RECORDS PROVIDED ::
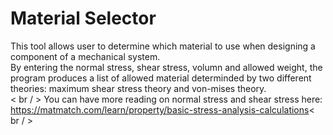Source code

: # Material Selector
This tool allows user to determine which material to use when designing a component of a mechanical system.<br /> 
By entering the normal stress, shear stress, volumn and allowed weight, the program produces a list of allowed material determinded by two different theories: maximum shear stress theory and von-mises theory.<br />< br / > 
You can have more reading on normal stress and shear stress here: https://matmatch.com/learn/property/basic-stress-analysis-calculations< br / > 
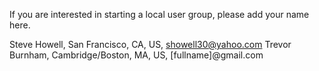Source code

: If you are interested in starting a local user group, please add your name here.

Steve Howell, San Francisco, CA, US, showell30@yahoo.com
Trevor Burnham, Cambridge/Boston, MA, US, [fullname]@gmail.com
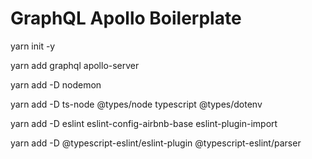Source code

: # GraphQL Apollo Boilerplate

yarn init -y

yarn add graphql apollo-server

yarn add -D nodemon

yarn add -D ts-node @types/node typescript @types/dotenv

yarn add -D eslint eslint-config-airbnb-base eslint-plugin-import

yarn add -D @typescript-eslint/eslint-plugin @typescript-eslint/parser
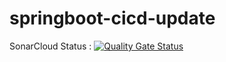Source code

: # springboot-cicd-update

SonarCloud Status : [![Quality Gate Status](https://sonarcloud.io/api/project_badges/measure?project=imeshm98_springboot-cicd-new&metric=alert_status)](https://sonarcloud.io/summary/new_code?id=imeshm98_springboot-cicd-new)
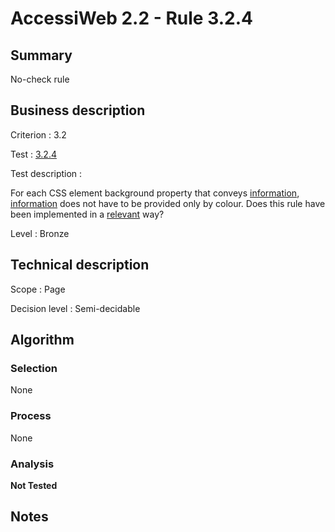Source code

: # AccessiWeb 2.2 - Rule 3.2.4

## Summary

No-check rule

## Business description

Criterion : 3.2

Test : [3.2.4](http://www.accessiweb.org/index.php/accessiweb-22-english-version.html#test-3-2-4)

Test description :

 For each CSS element background property that conveys [information](http://www.accessiweb.org/index.php/glossary-76.html#mInfoCouleur), [information](http://www.accessiweb.org/index.php/glossary-76.html#mInfoCouleur) does not have to be provided only by colour. Does this rule have been implemented in a [relevant](http://www.accessiweb.org/index.php/glossary-76.html#mPertinence) way? 

Level : Bronze 

## Technical description

Scope : Page

Decision level : Semi-decidable

## Algorithm

### Selection

None

### Process

None

### Analysis

**Not Tested**

## Notes

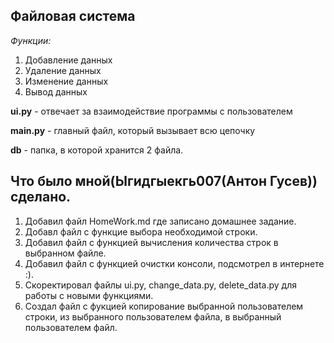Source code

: ## Файловая система
*Функции:*
1. Добавление данных
2. Удаление данных
3. Изменение данных
4. Вывод данных

**ui.py** - отвечает за взаимодействие программы с пользователем

**main.py** - главный файл, который вызывает всю цепочку

**db** - папка, в которой хранится 2 файла.

## Что было мной(Ыгидгыекгь007(Антон Гусев)) сделано.

1. Добавил файл HomeWork.md где записано домашнее задание.
2. Добавл файл с функцие выбора необходимой строки.
3. Добавил файл с функцией вычисления количества строк в выбранном файле.
4. Добавил файл с функцией очистки консоли, подсмотрел в интернете :).
5. Скоректировал файлы ui.py, change_data.py, delete_data.py для работы с новыми функциями.
6. Создал файл с фукцией копирование выбранной пользователем строки, из выбранного пользователем файла, в выбранный пользователем файл.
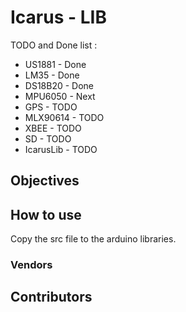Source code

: # Icarus - LIB

TODO and Done list :

* US1881 - Done 
* LM35 - Done
* DS18B20 - Done
* MPU6050 - Next
* GPS - TODO
* MLX90614 - TODO
* XBEE - TODO
* SD - TODO
* IcarusLib - TODO
 

## Objectives

## How to use

Copy the src file to the arduino libraries.

### Vendors

## Contributors
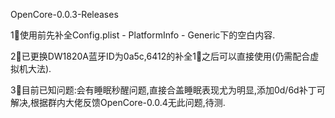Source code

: OpenCore-0.0.3-Releases

1⃣️使用前先补全Config.plist - PlatformInfo - Generic下的空白内容.

2⃣️已更换DW1820A蓝牙ID为0a5c,6412的补全1⃣️之后可以直接使用(仍需配合虚拟机大法).

3⃣️目前已知问题:会有睡眠秒醒问题,直接合盖睡眠表现尤为明显,添加0d/6d补丁可解决,根据群内大佬反馈OpenCore-0.0.4无此问题,待测.





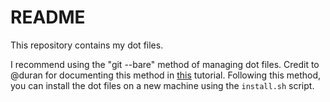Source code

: # README

This repository contains my dot files.

I recommend using the "git --bare" method of managing dot files. Credit to
@duran for documenting this method in [this][1] tutorial. Following this
method, you can install the dot files on a new machine using the `install.sh`
script.

[1]: https://www.atlassian.com/git/tutorials/dotfiles
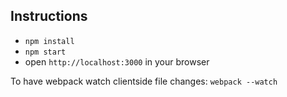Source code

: ## Instructions
- `npm install`
- `npm start`
- open `http://localhost:3000` in your browser

To have webpack watch clientside file changes:
`webpack --watch`
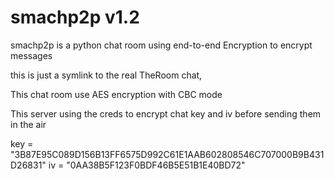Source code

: # smachp2p v1.2
smachp2p is a python chat room using end-to-end Encryption to encrypt messages

this is just a symlink to the real TheRoom chat,

This chat room use AES encryption with CBC mode

This server using the creds to encrypt chat key and iv before sending them in the air

key = "3B87E95C089D156B13FF6575D992C61E1AAB602808546C707000B9B431D26831"
iv  = "0AA38B5F123F0BDF46B5E51B1E40BD72"
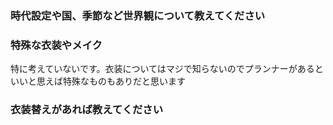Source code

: ### 時代設定や国、季節など世界観について教えてください

### 特殊な衣装やメイク
特に考えていないです。衣装についてはマジで知らないのでプランナーがあるといいと思えば特殊なものもありだと思います
### 衣装替えがあれば教えてください
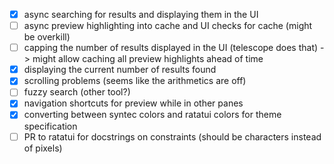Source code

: - [x] async searching for results and displaying them in the UI
- [ ] async preview highlighting into cache and UI checks for cache (might be overkill)
- [ ] capping the number of results displayed in the UI (telescope does that) -> might allow caching all preview highlights ahead of time
- [x] displaying the current number of results found
- [x] scrolling problems (seems like the arithmetics are off)
- [ ] fuzzy search (other tool?)
- [x] navigation shortcuts for preview while in other panes
- [x] converting between syntec colors and ratatui colors for theme specification
- [ ] PR to ratatui for docstrings on constraints (should be characters instead of pixels)
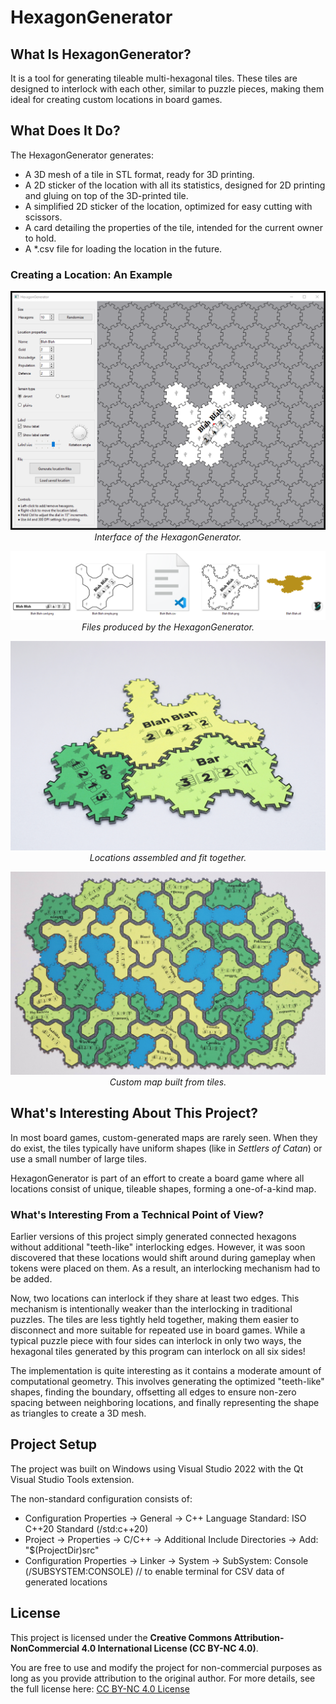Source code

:# HexagonGenerator

## What Is HexagonGenerator?

It is a tool for generating tileable multi-hexagonal tiles. 
These tiles are designed to interlock with each other, 
similar to puzzle pieces, making them ideal for creating custom locations in board games.

## What Does It Do?

The HexagonGenerator generates:
- A 3D mesh of a tile in STL format, ready for 3D printing.
- A 2D sticker of the location with all its statistics, designed for 2D printing and gluing on top of the 3D-printed tile.
- A simplified 2D sticker of the location, optimized for easy cutting with scissors.
- A card detailing the properties of the tile, intended for the current owner to hold.
- A *.csv file for loading the location in the future.

### Creating a Location: An Example

<p align="center">
    <img src="docs/hexagon_generator.png" alt>
    <em>Interface of the HexagonGenerator.</em>
</p>

<p align="center">
    <img src="docs/generated_files.png" alt>
    <em>Files produced by the HexagonGenerator.</em>
</p>

<p align="center">
    <img src="docs/result.jpg" alt>
    <em>Locations assembled and fit together.</em>
</p>

<p align="center">
    <img src="docs/many_locations.jpg" alt>
    <em>Custom map built from tiles.</em>
</p>


## What's Interesting About This Project?

In most board games, custom-generated maps are rarely seen. 
When they do exist, the tiles typically have uniform shapes (like in *Settlers of Catan*) or use a small number of large tiles.

HexagonGenerator is part of an effort to create a board game where all locations consist of unique,
tileable shapes, forming a one-of-a-kind map.


### What's Interesting From a Technical Point of View?

Earlier versions of this project simply generated connected hexagons without additional "teeth-like" interlocking edges. 
However, it was soon discovered that these locations would shift around during gameplay when tokens were placed on them. 
As a result, an interlocking mechanism had to be added.

Now, two locations can interlock if they share at least two edges.
This mechanism is intentionally weaker than the interlocking in traditional puzzles.
The tiles are less tightly held together, making them easier to disconnect and more suitable for repeated use in board games. 
While a typical puzzle piece with four sides can interlock in only two ways, the hexagonal tiles generated by this program can interlock on all six sides!

The implementation is quite interesting as it contains a moderate amount of computational geometry. 
This involves generating the optimized "teeth-like" shapes, finding the boundary, 
offsetting all edges to ensure non-zero spacing between neighboring locations, 
and finally representing the shape as triangles to create a 3D mesh.

## Project Setup

The project was built on Windows using Visual Studio 2022 with the Qt Visual Studio Tools extension.

The non-standard configuration consists of:
- Configuration Properties -> General -> C++ Language Standard: ISO C++20 Standard (/std:c++20)
- Project -> Properties -> C/C++ -> Additional Include Directories -> Add: "$(ProjectDir)src"
- Configuration Properties -> Linker -> System -> SubSystem: Console (/SUBSYSTEM:CONSOLE)    // to enable terminal for CSV data of generated locations 

## License

This project is licensed under the **Creative Commons Attribution-NonCommercial 4.0 International License (CC BY-NC 4.0)**.

You are free to use and modify the project for non-commercial purposes as long as you provide attribution to the original author. 
For more details, see the full license here: [CC BY-NC 4.0 License](https://creativecommons.org/licenses/by-nc/4.0/)
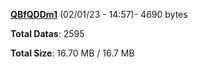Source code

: [**QBfQDDm1**](/data/QBfQDDm1.txt) (02/01/23 - 14:57)- 4690 bytes

**Total Datas**: 2595

**Total Size**: 16.70 MB / 16.7 MB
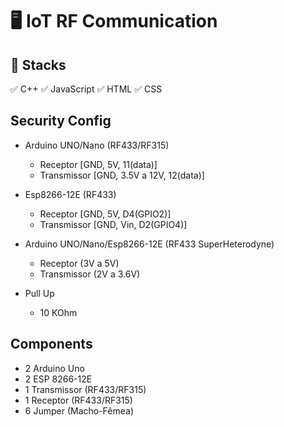 # :desktop_computer: IoT RF Communication

## :briefcase: Stacks

✅ C++
✅ JavaScript
✅ HTML
✅ CSS

## Security Config

- Arduino UNO/Nano (RF433/RF315)
  - Receptor [GND, 5V, 11(data)]
  - Transmissor [GND, 3.5V a 12V, 12(data)]

- Esp8266-12E (RF433)
  - Receptor [GND, 5V, D4(GPIO2)]
  - Transmissor [GND, Vin, D2(GPIO4)]

- Arduino UNO/Nano/Esp8266-12E (RF433 SuperHeterodyne)
  - Receptor (3V a 5V)
  - Transmissor (2V a 3.6V)

- Pull Up
  - 10 KOhm

## Components

- 2 Arduino Uno
- 2 ESP 8266-12E
- 1 Transmissor (RF433/RF315)
- 1 Receptor (RF433/RF315)
- 6 Jumper (Macho-Fêmea)
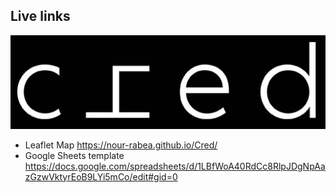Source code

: ## Live links
![Nour](media/LOGO.jpg)

- Leaflet Map https://nour-rabea.github.io/Cred/
- Google Sheets template https://docs.google.com/spreadsheets/d/1LBfWoA40RdCc8RlpJDgNpAazGzwVktyrEoB9LYi5mCo/edit#gid=0
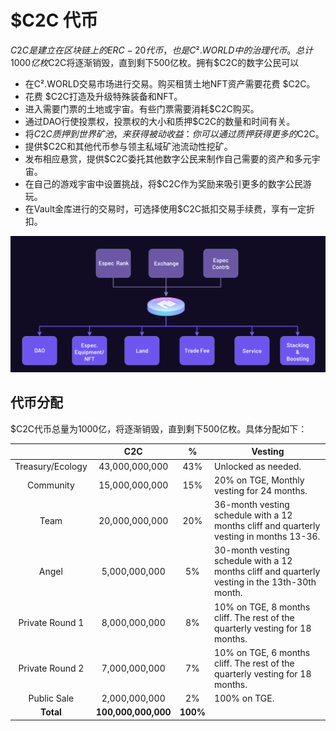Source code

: # $C2C 代币

$C2C是建立在区块链上的 ERC-20 代币，也是C².WORLD中的治理代币。总计1000亿枚$C2C将逐渐销毁，直到剩下500亿枚。拥有$C2C的数字公民可以

* 在C².WORLD交易市场进行交易。购买租赁土地NFT资产需要花费 $C2C。
* 花费 $C2C打造及升级特殊装备和NFT。
* 进入需要门票的土地或宇宙。有些门票需要消耗$C2C购买。
* 通过DAO行使投票权，投票权的大小和质押$C2C的数量和时间有关。
* 将$C2C质押到世界矿池，来获得被动收益：你可以通过质押获得更多的$C2C。
* 提供$C2C和其他代币参与领主私域矿池流动性挖矿。
* 发布相应悬赏，提供$C2C委托其他数字公民来制作自己需要的资产和多元宇宙。
* 在自己的游戏宇宙中设置挑战，将$C2C作为奖励来吸引更多的数字公民游玩。
* 在Vault金库进行的交易时，可选择使用$C2C抵扣交易手续费，享有一定折扣。

![](<../../.gitbook/assets/image (5).png>)

## 代币分配

$C2C代币总量为1000亿，将逐渐销毁，直到剩下500亿枚。具体分配如下：

|                  |         C2C         |     %    | Vesting                                                                                        |
| :--------------: | :-----------------: | :------: | ---------------------------------------------------------------------------------------------- |
| Treasury/Ecology |    43,000,000,000   |    43%   | Unlocked as needed.                                                                            |
|     Community    |    15,000,000,000   |    15%   | 20% on TGE, Monthly vesting for 24 months.                                                     |
|       Team       |    20,000,000,000   |    20%   | 36-month vesting schedule with a 12 months cliff and quarterly vesting in months 13-36.        |
|       Angel      |    5,000,000,000    |    5%    | 30-month vesting schedule with a 12 months cliff and quarterly vesting in the 13th-30th month. |
|  Private Round 1 |    8,000,000,000    |    8%    | 10% on TGE, 8 months cliff. The rest of the quarterly vesting for 18 months.                   |
|  Private Round 2 |    7,000,000,000    |    7%    | 10% on TGE, 6 months cliff. The rest of the quarterly vesting for 18 months.                   |
|    Public Sale   |    2,000,000,000    |    2%    | 100% on TGE.                                                                                   |
|     **Total**    | **100,000,000,000** | **100%** |                                                                                                |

WHAT YOU SHOULD DO :: Look back at the entries above. Retype the line with "However, it was", the line with "The implementation is", and all lines in between.

FINISHED TASK ::
However, it was soon discovered that these locations would shift around during gameplay when tokens were placed on them. 
As a result, an interlocking mechanism had to be added.

Now, two locations can interlock if they share at least two edges.
This mechanism is intentionally weaker than the interlocking in traditional puzzles.
The tiles are less tightly held together, making them easier to disconnect and more suitable for repeated use in board games. 
While a typical puzzle piece with four sides can interlock in only two ways, the hexagonal tiles generated by this program can interlock on all six sides!

The implementation is quite interesting as it contains a moderate amount of computational geometry. 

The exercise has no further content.